Tech’s elite figures frequently jump on board with life’s extremes, embracing them with as much passion as they have their future business plans. That includes the physical, from fasting 20 hours a day and replacing food with liquid supplements, to the more speculative, such as population collapse, and planning for potential global disasters with bunkers and space travel.

The latest obscure philosophy seems to be “effective accelerationism”, which has begun popping up in user profiles on the platform formerly known as Twitter. Among its proponents appear to be tech investor Marc Andreessen and Y Combinator co-founder Garry Tan who have signalled their support by adding the “e/acc” tag to their profiles on X.

But what does it actually mean? There are many different explanations about the philosophy, some touching on laws of thermodynamics, others focusing on generative artificial intelligence. But the basic theory behind effective accelerationism is that the rapid development of technology will bring about real changes to society, whether that is in sustainability, social development or economic changes.
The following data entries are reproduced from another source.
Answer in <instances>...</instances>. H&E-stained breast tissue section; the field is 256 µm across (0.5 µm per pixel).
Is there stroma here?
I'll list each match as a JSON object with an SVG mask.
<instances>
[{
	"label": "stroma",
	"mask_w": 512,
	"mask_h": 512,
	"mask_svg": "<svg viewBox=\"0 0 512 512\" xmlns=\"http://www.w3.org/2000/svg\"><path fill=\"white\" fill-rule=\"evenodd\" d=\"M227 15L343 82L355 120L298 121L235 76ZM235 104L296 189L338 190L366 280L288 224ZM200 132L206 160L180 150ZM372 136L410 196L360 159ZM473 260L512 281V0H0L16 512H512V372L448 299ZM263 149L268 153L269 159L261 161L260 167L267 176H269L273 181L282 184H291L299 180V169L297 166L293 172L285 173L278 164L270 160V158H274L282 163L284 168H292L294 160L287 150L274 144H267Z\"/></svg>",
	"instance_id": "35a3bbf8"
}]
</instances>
It has lofty goals, planning to create a better future. On the face of it, that seems like a positive thing. But given that the tech industry has shown a serious inability in the past to regulate its actions and see beyond its own immediate needs to the unintended consequences, people would be wise to be wary.


While the tech elite are pushing the future of technology at all costs, they should remember that pursuit of innovation has left consequences of “seemed like a good idea” at the time in its wake. The notion of a “better future” varies. What counts as a utopia for a tech billionaire may not be so for the average worker who finds themselves out of a job as AI takes over. Or minorities who find that an inability to recognise systemic bias has exacerbated existing inequalities.